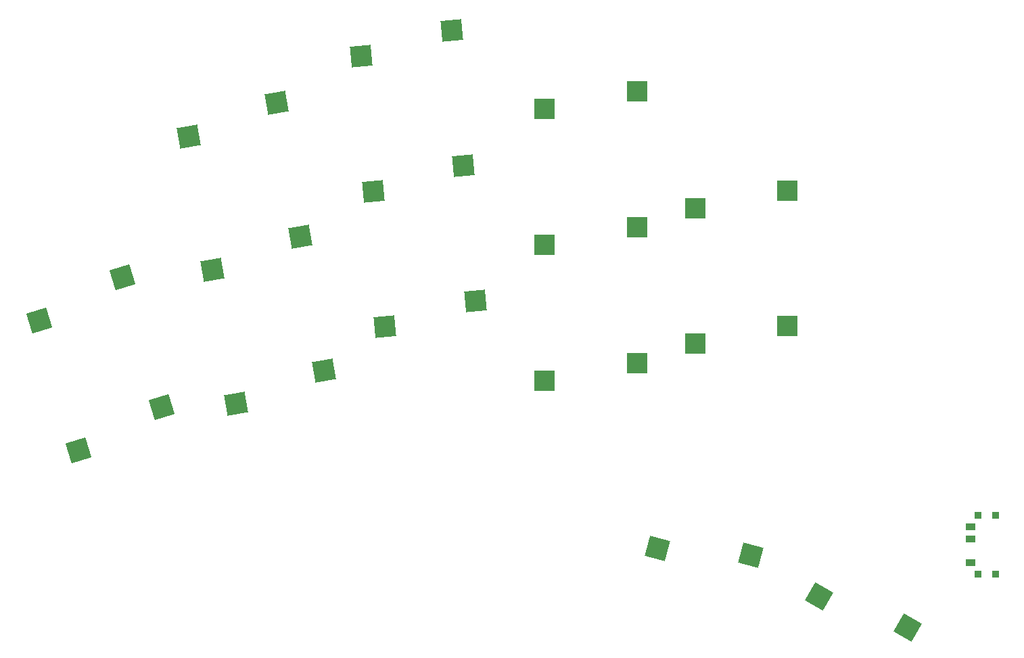
<source format=gtp>
%TF.GenerationSoftware,KiCad,Pcbnew,(6.0.4-0)*%
%TF.CreationDate,2022-05-16T08:39:31+02:00*%
%TF.ProjectId,battoota,62617474-6f6f-4746-912e-6b696361645f,v1.0.0*%
%TF.SameCoordinates,Original*%
%TF.FileFunction,Paste,Top*%
%TF.FilePolarity,Positive*%
%FSLAX46Y46*%
G04 Gerber Fmt 4.6, Leading zero omitted, Abs format (unit mm)*
G04 Created by KiCad (PCBNEW (6.0.4-0)) date 2022-05-16 08:39:31*
%MOMM*%
%LPD*%
G01*
G04 APERTURE LIST*
G04 Aperture macros list*
%AMRotRect*
0 Rectangle, with rotation*
0 The origin of the aperture is its center*
0 $1 length*
0 $2 width*
0 $3 Rotation angle, in degrees counterclockwise*
0 Add horizontal line*
21,1,$1,$2,0,0,$3*%
G04 Aperture macros list end*
%ADD10R,0.900000X0.900000*%
%ADD11R,1.250000X0.900000*%
%ADD12RotRect,2.600000X2.600000X10.000000*%
%ADD13RotRect,2.600000X2.600000X5.000000*%
%ADD14R,2.600000X2.600000*%
%ADD15RotRect,2.600000X2.600000X330.000000*%
%ADD16RotRect,2.600000X2.600000X17.000000*%
%ADD17RotRect,2.600000X2.600000X345.000000*%
G04 APERTURE END LIST*
D10*
%TO.C,T1*%
X161400140Y52144619D03*
X163600140Y59544619D03*
X163600140Y52144619D03*
X161400140Y59544619D03*
D11*
X160425140Y53594619D03*
X160425140Y56594619D03*
X160425140Y58094619D03*
%TD*%
D12*
%TO.C,S11*%
X73579149Y111173371D03*
X62586645Y107001157D03*
%TD*%
D13*
%TO.C,S15*%
X96965604Y103326961D03*
X85651298Y100128683D03*
%TD*%
D14*
%TO.C,S21*%
X118686087Y95636017D03*
X107136087Y93436017D03*
%TD*%
%TO.C,S29*%
X137493280Y100228852D03*
X125943280Y98028852D03*
%TD*%
D15*
%TO.C,S33*%
X152587897Y45485931D03*
X141485304Y49355675D03*
%TD*%
D12*
%TO.C,S7*%
X79483187Y77689907D03*
X68490683Y73517693D03*
%TD*%
D16*
%TO.C,S5*%
X54234545Y89377494D03*
X43832443Y83896730D03*
%TD*%
D14*
%TO.C,S27*%
X137493280Y83228852D03*
X125943280Y81028852D03*
%TD*%
D12*
%TO.C,S9*%
X76531168Y94431639D03*
X65538664Y90259425D03*
%TD*%
D13*
%TO.C,S13*%
X98447252Y86391651D03*
X87132946Y83193373D03*
%TD*%
%TO.C,S17*%
X95483957Y120262271D03*
X84169651Y117063993D03*
%TD*%
D17*
%TO.C,S31*%
X132942445Y54548731D03*
X121216600Y55413054D03*
%TD*%
D16*
%TO.C,S3*%
X59204864Y73120313D03*
X48802762Y67639549D03*
%TD*%
D14*
%TO.C,S23*%
X118686087Y112636017D03*
X107136087Y110436017D03*
%TD*%
%TO.C,S19*%
X118686087Y78636017D03*
X107136087Y76436017D03*
%TD*%
M02*

</source>
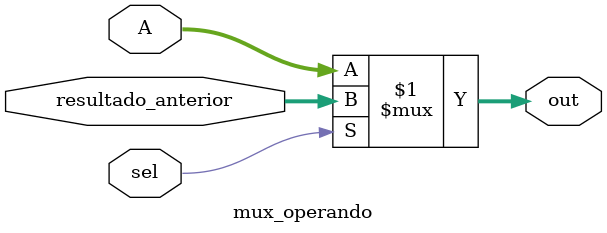
<source format=v>
module mux_operando(
    input  [7:0] A,                    // Entrada A (primeira operação)
    input  [7:0] resultado_anterior,  // Resultado anterior (operações subsequentes)
    input        sel,                 // Seleção (0=A, 1=resultado_anterior)
    output [7:0] out                  // Primeiro operando selecionado
);

    assign out = sel ? resultado_anterior : A;

endmodule
</source>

__________

# [PROMPT]
Return the opening line of the data above and every line after it up to and including the line that holds "X79483187Y77689907D03*"; pictures stay out.

# [RESPONSE AREA]
<source format=gtp>
%TF.GenerationSoftware,KiCad,Pcbnew,(6.0.4-0)*%
%TF.CreationDate,2022-05-16T08:39:31+02:00*%
%TF.ProjectId,battoota,62617474-6f6f-4746-912e-6b696361645f,v1.0.0*%
%TF.SameCoordinates,Original*%
%TF.FileFunction,Paste,Top*%
%TF.FilePolarity,Positive*%
%FSLAX46Y46*%
G04 Gerber Fmt 4.6, Leading zero omitted, Abs format (unit mm)*
G04 Created by KiCad (PCBNEW (6.0.4-0)) date 2022-05-16 08:39:31*
%MOMM*%
%LPD*%
G01*
G04 APERTURE LIST*
G04 Aperture macros list*
%AMRotRect*
0 Rectangle, with rotation*
0 The origin of the aperture is its center*
0 $1 length*
0 $2 width*
0 $3 Rotation angle, in degrees counterclockwise*
0 Add horizontal line*
21,1,$1,$2,0,0,$3*%
G04 Aperture macros list end*
%ADD10R,0.900000X0.900000*%
%ADD11R,1.250000X0.900000*%
%ADD12RotRect,2.600000X2.600000X10.000000*%
%ADD13RotRect,2.600000X2.600000X5.000000*%
%ADD14R,2.600000X2.600000*%
%ADD15RotRect,2.600000X2.600000X330.000000*%
%ADD16RotRect,2.600000X2.600000X17.000000*%
%ADD17RotRect,2.600000X2.600000X345.000000*%
G04 APERTURE END LIST*
D10*
%TO.C,T1*%
X161400140Y52144619D03*
X163600140Y59544619D03*
X163600140Y52144619D03*
X161400140Y59544619D03*
D11*
X160425140Y53594619D03*
X160425140Y56594619D03*
X160425140Y58094619D03*
%TD*%
D12*
%TO.C,S11*%
X73579149Y111173371D03*
X62586645Y107001157D03*
%TD*%
D13*
%TO.C,S15*%
X96965604Y103326961D03*
X85651298Y100128683D03*
%TD*%
D14*
%TO.C,S21*%
X118686087Y95636017D03*
X107136087Y93436017D03*
%TD*%
%TO.C,S29*%
X137493280Y100228852D03*
X125943280Y98028852D03*
%TD*%
D15*
%TO.C,S33*%
X152587897Y45485931D03*
X141485304Y49355675D03*
%TD*%
D12*
%TO.C,S7*%
X79483187Y77689907D03*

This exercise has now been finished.